In March 2016, for Hu Kun’s inheritance, Lu Song did not choose kidnapping on the darknet. Instead, he bought poison and followed Lan Lan, witnessing the scene where Hu Zheng kidnapped Lan Lan. After he left, because Lan Lan cried out for help desperately, a kind bystander saved her and called the police.

That kind of story would no longer resemble the earlier, coincidental guess Deputy Captain Mai had made.

And because Lan Lan had not been the one kidnapped four years ago, she had no psychological trauma over the beach or the harbor, which was why she had walked into the container without much vigilance and been locked inside.

And because she was the perpetrator, she had been so uneasy in the police bureau and so anxious to leave.

“These two are such fucking self-inflicted fools!” Zhao Wu cursed, frowning. “What about the real Luo Sui? Was she sold right under our noses?”

“She was probably sold off four years ago,” Ji Xun replied. With the case analysis having basically reached the truth, he simply said the rest in one breath. “Now that Lan Lan’s identity swap has been exposed, and Lan Cungang’s existence has been perfectly explained, then only one thing remains — who actually killed Old Hu?”

“The place where Old Hu died was the home theater. If Lan Lan and he were watching a movie together that day, and the phone was left outside, it’s possible she didn’t hear the call. After the hospital couldn’t reach him, they called Hu Zheng, who was out of town. Hu Zheng certainly wouldn’t contact the Luo Sui he disliked, so he could only call Granny Mei to confirm — just like when Old Hu was at the container on the beach, it was also Granny Mei who came to pick him up.”
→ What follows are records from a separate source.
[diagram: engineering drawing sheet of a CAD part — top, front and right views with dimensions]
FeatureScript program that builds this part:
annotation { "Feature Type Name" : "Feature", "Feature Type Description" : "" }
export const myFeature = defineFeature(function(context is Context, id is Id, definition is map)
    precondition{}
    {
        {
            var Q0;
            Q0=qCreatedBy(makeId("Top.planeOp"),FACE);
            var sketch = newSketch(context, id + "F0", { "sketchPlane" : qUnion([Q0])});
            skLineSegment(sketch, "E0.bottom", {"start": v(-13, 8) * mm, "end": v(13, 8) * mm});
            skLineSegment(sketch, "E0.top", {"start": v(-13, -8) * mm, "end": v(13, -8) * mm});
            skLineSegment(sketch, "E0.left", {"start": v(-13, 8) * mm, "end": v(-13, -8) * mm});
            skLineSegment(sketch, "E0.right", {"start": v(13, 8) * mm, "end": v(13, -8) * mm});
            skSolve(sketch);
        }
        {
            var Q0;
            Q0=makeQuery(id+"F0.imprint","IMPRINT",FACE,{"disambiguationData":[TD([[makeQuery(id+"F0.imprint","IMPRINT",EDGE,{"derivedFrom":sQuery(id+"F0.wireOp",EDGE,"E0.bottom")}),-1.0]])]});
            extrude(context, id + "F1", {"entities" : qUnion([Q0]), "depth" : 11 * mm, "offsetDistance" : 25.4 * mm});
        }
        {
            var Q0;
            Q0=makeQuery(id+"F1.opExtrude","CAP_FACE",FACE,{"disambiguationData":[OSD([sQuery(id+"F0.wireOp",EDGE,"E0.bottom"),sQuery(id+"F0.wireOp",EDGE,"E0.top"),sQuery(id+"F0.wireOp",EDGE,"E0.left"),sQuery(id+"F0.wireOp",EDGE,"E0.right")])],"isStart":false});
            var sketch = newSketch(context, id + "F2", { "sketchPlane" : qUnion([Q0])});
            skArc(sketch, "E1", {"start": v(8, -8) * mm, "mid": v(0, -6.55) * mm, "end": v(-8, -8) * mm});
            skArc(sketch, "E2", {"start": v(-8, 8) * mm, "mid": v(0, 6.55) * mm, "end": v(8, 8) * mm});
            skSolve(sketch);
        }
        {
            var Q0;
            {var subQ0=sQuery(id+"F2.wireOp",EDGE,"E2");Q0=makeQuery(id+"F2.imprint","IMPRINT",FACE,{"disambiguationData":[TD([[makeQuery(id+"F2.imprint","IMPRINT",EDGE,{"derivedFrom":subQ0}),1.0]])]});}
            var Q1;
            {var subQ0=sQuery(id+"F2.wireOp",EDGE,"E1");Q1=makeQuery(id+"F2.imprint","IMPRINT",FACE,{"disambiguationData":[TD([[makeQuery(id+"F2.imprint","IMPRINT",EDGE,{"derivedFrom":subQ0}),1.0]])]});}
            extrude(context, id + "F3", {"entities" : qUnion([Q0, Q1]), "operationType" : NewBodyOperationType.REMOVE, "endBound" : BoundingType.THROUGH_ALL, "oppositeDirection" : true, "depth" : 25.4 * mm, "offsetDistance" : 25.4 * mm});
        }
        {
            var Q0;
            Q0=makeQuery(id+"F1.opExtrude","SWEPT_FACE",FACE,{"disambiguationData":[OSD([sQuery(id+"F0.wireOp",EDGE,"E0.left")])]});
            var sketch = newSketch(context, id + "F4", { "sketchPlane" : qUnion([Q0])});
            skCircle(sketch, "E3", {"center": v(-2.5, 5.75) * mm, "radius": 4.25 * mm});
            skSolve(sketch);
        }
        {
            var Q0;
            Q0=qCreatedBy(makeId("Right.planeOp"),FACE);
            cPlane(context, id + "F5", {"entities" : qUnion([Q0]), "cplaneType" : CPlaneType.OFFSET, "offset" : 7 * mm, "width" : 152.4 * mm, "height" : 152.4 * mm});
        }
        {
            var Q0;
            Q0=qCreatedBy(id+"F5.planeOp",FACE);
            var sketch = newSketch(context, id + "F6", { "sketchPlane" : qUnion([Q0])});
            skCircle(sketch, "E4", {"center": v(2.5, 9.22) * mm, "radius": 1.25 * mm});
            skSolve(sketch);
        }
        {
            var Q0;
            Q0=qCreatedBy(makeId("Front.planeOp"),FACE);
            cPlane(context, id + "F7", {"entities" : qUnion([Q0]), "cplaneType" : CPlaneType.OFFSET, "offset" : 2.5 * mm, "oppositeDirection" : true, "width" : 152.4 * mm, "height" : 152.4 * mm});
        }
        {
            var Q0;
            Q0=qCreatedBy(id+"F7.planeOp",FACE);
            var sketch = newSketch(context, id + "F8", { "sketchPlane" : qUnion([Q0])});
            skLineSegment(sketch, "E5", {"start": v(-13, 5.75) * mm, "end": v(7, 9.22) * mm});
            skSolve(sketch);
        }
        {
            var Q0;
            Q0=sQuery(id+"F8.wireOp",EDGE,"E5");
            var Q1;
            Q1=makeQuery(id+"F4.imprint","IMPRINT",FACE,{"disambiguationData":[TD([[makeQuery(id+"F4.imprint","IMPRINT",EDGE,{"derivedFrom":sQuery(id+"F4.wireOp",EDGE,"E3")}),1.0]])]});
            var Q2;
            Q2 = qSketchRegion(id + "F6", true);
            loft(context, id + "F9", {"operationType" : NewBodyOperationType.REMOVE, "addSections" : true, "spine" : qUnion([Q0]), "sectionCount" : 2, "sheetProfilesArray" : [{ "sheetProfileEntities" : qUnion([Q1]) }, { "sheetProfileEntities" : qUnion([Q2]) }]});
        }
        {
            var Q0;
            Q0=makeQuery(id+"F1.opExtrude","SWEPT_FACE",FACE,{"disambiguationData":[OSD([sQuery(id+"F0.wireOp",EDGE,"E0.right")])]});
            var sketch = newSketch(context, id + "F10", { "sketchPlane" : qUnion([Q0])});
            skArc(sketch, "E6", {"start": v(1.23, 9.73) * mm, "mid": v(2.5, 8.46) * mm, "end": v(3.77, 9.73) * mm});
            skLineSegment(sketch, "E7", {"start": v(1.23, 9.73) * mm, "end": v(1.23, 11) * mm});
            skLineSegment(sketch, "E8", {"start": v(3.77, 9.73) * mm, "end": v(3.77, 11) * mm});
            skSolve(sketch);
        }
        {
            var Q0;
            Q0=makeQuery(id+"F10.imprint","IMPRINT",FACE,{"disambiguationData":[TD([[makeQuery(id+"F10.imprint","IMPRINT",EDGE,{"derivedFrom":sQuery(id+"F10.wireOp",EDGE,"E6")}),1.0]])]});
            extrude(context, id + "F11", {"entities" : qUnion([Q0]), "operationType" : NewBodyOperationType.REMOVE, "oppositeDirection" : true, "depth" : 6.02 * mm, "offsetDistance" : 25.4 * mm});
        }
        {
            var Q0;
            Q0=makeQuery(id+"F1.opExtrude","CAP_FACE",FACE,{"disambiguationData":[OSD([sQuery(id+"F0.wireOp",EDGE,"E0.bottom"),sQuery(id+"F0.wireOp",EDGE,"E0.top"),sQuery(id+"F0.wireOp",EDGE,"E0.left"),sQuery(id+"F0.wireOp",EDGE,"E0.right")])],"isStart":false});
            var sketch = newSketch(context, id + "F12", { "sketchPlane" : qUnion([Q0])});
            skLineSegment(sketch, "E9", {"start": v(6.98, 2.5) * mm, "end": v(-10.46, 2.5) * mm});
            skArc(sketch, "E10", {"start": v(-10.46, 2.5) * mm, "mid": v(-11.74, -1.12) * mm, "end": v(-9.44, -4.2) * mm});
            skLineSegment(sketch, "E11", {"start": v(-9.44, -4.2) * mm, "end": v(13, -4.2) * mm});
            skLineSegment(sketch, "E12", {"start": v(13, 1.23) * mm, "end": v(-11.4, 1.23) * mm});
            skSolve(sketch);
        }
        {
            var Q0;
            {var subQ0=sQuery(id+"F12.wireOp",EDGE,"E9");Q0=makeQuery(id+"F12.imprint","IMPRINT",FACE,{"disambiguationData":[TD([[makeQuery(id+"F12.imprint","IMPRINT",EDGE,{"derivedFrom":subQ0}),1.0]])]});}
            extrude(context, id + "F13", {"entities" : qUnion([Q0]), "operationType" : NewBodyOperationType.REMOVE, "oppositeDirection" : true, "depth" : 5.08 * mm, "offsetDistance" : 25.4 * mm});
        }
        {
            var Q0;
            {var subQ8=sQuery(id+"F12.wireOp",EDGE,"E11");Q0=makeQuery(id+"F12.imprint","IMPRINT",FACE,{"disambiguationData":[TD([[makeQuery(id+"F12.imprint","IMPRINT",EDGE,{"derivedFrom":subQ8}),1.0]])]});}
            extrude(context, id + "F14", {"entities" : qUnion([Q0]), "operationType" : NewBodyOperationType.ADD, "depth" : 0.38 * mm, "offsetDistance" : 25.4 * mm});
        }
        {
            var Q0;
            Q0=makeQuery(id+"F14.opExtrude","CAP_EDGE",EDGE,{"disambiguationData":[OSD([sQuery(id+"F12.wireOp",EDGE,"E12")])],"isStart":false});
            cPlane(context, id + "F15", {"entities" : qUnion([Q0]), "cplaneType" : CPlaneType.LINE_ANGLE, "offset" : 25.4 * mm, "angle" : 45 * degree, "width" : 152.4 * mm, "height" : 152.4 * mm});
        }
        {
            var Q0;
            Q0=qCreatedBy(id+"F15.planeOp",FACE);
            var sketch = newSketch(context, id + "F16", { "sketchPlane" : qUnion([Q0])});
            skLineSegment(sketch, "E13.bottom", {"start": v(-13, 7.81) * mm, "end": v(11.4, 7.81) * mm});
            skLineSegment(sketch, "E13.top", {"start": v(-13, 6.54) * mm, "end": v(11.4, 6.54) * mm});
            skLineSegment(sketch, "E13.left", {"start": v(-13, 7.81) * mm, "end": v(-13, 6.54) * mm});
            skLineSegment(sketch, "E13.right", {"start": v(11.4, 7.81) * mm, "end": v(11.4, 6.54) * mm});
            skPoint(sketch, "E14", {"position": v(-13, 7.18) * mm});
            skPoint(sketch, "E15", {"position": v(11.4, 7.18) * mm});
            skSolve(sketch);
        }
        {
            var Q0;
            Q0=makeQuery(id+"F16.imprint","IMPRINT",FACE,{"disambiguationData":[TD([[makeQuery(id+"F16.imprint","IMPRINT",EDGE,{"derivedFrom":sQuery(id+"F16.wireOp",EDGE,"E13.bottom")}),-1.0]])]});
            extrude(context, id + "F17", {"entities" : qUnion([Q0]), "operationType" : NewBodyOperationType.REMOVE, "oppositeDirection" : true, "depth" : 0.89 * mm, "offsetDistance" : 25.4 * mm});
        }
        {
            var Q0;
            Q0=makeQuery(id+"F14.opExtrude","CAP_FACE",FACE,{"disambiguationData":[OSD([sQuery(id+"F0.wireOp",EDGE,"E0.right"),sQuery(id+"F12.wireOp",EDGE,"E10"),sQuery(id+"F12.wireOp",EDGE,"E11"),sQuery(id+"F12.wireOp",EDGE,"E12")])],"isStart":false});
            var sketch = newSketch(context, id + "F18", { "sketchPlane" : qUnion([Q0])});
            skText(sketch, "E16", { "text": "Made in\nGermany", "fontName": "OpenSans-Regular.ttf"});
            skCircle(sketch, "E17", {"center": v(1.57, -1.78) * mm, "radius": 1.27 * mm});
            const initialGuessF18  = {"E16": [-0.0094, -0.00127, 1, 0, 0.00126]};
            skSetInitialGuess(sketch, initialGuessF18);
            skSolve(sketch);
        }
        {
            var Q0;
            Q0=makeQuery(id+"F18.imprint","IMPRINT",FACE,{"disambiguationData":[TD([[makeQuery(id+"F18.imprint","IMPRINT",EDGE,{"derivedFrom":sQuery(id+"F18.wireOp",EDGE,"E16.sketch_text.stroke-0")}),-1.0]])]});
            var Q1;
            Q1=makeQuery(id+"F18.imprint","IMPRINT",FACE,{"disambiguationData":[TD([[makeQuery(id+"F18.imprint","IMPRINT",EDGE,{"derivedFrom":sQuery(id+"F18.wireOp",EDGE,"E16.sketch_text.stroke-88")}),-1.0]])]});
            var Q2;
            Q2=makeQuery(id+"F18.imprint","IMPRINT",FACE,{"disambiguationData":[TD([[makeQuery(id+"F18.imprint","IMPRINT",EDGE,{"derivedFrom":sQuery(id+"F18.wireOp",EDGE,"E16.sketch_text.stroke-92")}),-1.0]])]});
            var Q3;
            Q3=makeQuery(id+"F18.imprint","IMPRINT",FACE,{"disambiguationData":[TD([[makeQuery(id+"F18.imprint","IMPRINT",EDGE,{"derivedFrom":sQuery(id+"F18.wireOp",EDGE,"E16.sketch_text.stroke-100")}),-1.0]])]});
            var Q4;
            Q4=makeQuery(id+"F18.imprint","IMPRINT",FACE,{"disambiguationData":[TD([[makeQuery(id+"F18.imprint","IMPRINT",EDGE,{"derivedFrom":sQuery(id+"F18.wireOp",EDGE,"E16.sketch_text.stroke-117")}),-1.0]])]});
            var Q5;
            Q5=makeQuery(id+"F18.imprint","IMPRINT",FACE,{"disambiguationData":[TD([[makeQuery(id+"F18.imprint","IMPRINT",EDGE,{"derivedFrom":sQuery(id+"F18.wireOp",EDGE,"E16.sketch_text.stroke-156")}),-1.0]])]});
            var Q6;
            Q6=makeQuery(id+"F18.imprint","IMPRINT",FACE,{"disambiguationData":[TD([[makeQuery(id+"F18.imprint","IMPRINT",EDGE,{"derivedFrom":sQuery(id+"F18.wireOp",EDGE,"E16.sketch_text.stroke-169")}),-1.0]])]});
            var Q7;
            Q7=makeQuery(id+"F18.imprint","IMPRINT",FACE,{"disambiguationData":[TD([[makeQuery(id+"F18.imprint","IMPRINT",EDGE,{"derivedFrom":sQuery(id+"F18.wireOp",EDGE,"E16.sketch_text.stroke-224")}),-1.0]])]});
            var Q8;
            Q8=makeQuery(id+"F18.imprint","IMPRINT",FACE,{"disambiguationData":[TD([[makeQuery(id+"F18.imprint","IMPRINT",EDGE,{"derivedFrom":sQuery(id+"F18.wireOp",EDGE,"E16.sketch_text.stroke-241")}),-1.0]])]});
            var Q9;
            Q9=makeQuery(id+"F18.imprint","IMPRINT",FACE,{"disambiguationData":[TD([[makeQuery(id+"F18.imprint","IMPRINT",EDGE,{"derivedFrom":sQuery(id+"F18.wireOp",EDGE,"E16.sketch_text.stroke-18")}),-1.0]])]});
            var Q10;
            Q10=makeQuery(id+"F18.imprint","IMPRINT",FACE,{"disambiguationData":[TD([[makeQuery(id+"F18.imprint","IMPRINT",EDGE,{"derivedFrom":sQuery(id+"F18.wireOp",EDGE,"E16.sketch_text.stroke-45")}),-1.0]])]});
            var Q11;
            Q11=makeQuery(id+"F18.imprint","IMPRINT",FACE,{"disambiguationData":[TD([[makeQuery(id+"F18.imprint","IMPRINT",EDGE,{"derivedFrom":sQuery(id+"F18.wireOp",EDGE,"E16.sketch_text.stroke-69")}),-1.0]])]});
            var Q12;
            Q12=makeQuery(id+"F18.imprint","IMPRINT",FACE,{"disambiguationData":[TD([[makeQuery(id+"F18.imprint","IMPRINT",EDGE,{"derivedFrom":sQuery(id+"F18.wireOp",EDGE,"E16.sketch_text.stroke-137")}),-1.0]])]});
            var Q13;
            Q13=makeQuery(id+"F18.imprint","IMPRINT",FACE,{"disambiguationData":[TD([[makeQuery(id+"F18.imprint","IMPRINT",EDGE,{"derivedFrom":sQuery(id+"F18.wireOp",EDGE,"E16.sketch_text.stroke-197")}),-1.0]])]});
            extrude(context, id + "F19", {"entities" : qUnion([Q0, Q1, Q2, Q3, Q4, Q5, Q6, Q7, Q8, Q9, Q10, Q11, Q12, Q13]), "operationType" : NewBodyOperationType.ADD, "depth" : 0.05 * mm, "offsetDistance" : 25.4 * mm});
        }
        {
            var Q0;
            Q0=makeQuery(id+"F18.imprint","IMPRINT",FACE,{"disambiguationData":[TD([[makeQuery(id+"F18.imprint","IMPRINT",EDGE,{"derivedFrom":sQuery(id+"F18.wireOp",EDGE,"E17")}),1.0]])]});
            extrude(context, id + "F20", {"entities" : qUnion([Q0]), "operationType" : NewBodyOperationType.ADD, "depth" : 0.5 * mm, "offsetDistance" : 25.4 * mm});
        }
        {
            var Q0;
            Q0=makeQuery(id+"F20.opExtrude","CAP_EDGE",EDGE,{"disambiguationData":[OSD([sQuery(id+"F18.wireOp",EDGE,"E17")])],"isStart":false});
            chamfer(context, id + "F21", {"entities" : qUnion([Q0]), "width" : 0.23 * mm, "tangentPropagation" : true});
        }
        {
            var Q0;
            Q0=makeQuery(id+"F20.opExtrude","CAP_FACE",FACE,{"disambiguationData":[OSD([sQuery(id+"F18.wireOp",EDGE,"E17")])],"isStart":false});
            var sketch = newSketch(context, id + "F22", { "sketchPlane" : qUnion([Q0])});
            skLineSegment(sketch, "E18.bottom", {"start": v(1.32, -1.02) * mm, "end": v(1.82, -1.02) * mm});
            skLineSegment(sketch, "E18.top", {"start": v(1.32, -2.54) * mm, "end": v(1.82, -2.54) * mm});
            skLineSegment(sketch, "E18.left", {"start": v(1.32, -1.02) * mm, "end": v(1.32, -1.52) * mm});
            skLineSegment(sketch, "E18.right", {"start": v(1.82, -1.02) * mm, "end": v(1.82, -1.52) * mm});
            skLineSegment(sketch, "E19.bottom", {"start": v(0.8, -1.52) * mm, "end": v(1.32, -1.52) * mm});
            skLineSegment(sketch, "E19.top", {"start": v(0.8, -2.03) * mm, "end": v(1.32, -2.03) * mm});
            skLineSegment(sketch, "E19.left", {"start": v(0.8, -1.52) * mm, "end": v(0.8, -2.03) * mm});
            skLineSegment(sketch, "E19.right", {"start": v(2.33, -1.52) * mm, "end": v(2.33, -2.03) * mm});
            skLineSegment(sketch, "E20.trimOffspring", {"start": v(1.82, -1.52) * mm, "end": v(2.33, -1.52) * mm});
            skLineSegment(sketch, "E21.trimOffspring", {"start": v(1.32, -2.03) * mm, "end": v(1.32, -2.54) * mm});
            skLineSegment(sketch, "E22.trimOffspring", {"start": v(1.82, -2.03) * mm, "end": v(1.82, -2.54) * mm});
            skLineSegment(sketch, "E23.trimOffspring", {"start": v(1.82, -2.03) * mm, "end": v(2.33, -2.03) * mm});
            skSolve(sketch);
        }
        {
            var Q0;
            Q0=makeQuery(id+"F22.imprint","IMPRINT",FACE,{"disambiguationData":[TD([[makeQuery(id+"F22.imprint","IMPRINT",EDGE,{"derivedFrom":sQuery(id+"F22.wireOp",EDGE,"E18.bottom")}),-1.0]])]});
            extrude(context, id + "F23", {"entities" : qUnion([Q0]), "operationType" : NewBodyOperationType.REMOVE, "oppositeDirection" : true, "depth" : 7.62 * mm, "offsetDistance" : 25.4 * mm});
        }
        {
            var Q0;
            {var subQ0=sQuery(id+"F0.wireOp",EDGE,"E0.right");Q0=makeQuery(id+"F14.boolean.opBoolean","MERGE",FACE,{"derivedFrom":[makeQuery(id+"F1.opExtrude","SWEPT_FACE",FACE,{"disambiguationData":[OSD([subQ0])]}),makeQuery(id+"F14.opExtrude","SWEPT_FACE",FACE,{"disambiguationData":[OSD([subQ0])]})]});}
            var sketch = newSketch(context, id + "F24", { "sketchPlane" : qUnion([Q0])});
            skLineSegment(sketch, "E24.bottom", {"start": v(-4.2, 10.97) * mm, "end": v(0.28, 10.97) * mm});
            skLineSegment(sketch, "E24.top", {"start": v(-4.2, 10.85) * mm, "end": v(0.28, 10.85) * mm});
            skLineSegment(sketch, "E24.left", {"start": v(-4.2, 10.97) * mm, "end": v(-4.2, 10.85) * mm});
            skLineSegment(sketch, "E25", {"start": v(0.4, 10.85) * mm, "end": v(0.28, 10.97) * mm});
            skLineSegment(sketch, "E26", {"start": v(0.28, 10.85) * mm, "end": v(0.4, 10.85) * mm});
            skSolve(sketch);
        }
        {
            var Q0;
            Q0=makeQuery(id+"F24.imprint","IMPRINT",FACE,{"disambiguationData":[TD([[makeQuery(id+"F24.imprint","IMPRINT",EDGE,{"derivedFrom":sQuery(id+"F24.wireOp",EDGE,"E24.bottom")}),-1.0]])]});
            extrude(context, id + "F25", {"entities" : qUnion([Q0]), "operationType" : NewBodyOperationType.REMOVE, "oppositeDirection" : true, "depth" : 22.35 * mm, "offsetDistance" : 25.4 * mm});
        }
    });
“Granny Mei answered the call — she knew the person in the hospital wasn’t Old Hu, because Old Hu was at home watching a movie. And in that instant, she suddenly thought of a perfect plan.”

“She went in, found an excuse to send Lan Lan away, then served Old Hu food mixed with the poisonous lily-of-the-valley. Before Lan Lan could react, Old Hu was dead.”

“Lan Lan was stunned. But before she could recover, she was first threatened by Granny Mei. Somehow — maybe from the files she had from living with Old Hu, maybe from everyday conversation, maybe from Lan Cungang, who had been staying in the hospital that she had investigated — Granny Mei also discovered Lan Lan’s tightly guarded secret.”

“She used that secret to threaten Lan Lan.”

“Lan Lan wanted to hide the fact that she had trafficked Luo Sui. She wanted to conceal her true identity, so she couldn’t explain her relationship with Lan Cungang to everyone. Helplessly, she had no choice but to become Granny Mei’s accomplice. She went to the hospital, handled the claim procedures, refused the hospital’s help, and alone transported Lan Cungang’s corpse back to the rented apartment… helping Granny Mei conceal the murder tied to Old Hu.”

Ji Xun paused there, then continued:

“The love between Hu Kun and Lan Lan began with one lie and was buried in another. Granny Mei carefully accompanied the two of them in telling lies that seemed harmless, then ultimately used those lies to kill — just like Luo Sui and Lan Lan at the beginning.”

“After that, it’s the story we all already know.”

“Granny Mei — Mei Lili.”

“Lily-of-the-valley is a flower that blooms in May, also called May Lily. Mei Lili did not hesitate to use her own name to kill Hu Kun. That old woman’s name — Lan Lan didn’t care, Hu Kun didn’t care, and we, without taking statements, wouldn’t have cared either.”

“No one cared.”

“Not about her pain, and not about her evil.”